Supports sequential and async-parallel evaluation via select_best().
agentopt.model_selection.random_search.RandomSearchModelSelector
¶
Selects the best model combination from a random subset of candidates.
agentopt.model_selection.hill_climbing.HillClimbingModelSelector
¶
Select models via stochastic hill climbing with random restarts.
agentopt.model_selection.arm_elimination.ArmEliminationModelSelector
¶
Select models via successive arm elimination.

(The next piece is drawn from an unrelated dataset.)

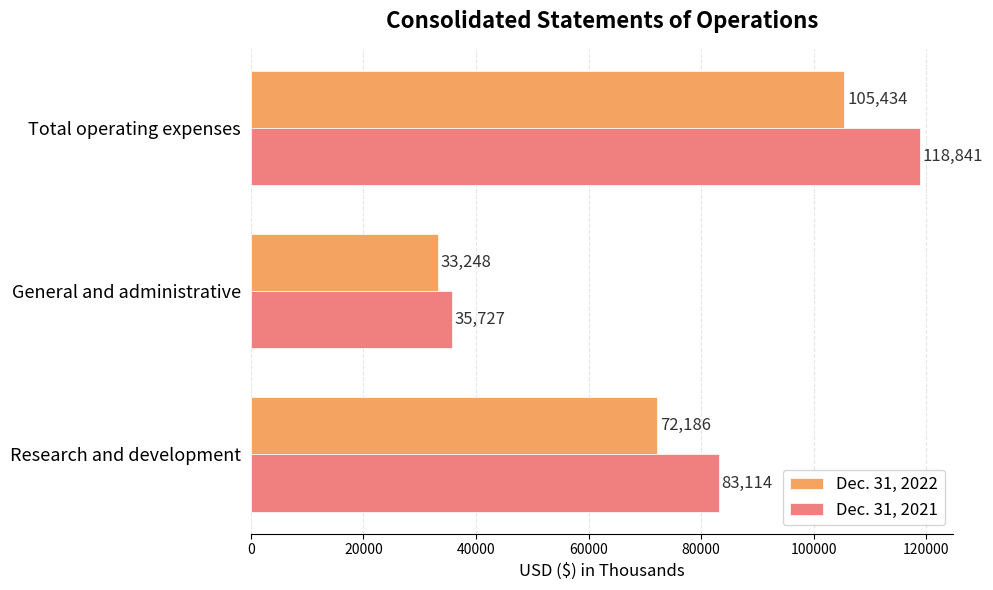

Which series has the largest range (max minus min)?

Dec. 31, 2021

agentopt.model_selection.epsilon_lucb.EpsilonLUCBModelSelector
¶
Select models via epsilon-optimal LUCB.
agentopt.model_selection.matrix_ucb.MatrixUCBModelSelector
¶
UCB on the full combination × datapoint matrix (row means + exploration bonus).
Selection always proceeds in batches of matrix cells; only
select_best(..., max_concurrent=...) matters (parallel is ignored).

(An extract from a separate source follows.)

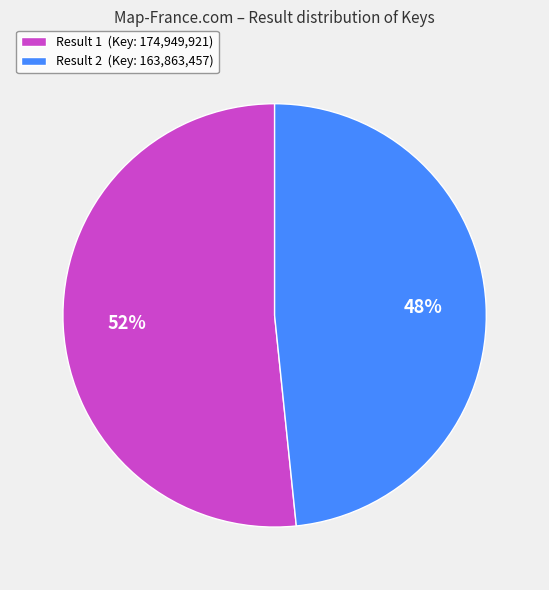

How many slices are in this pie chart?

2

observation_budget_fraction or, equivalently, sample_fraction (same meaning
as in :class:RandomSearchModelSelector / Bayesian: fraction of the search budget —
here, fraction of matrix cells to observe) caps evaluations. 1.0 fills the
full grid; 0.1 stops after about 10% of cells. If both are passed, sample_fraction
wins.
agentopt.model_selection.matrix_ucb.MatrixUCBLRFModelSelector
¶
Matrix UCB with low-rank factorization uncertainty (ensemble ALS), per banditeval.
Warmup and main-phase cell batches use select_best(..., max_concurrent=...).
Cell budget: observation_budget_fraction or sample_fraction (see
:class:MatrixUCBModelSelector). Warmup threshold: warmup_percentage or
warmup_fraction — random probes until this fraction of the full grid is
observed, then LRF+UCB (banditeval-style).
agentopt.model_selection.threshold_successive_elimination.ThresholdBanditSEModelSelector
¶
Select models via threshold-based successive elimination.
agentopt.model_selection.lm_proposal.LMProposalModelSelector
¶
Model selector where an LLM proposes the single best combination.
agentopt.model_selection.bayesian_optimization.BayesianOptimizationModelSelector
¶
Select models via Bayesian optimization.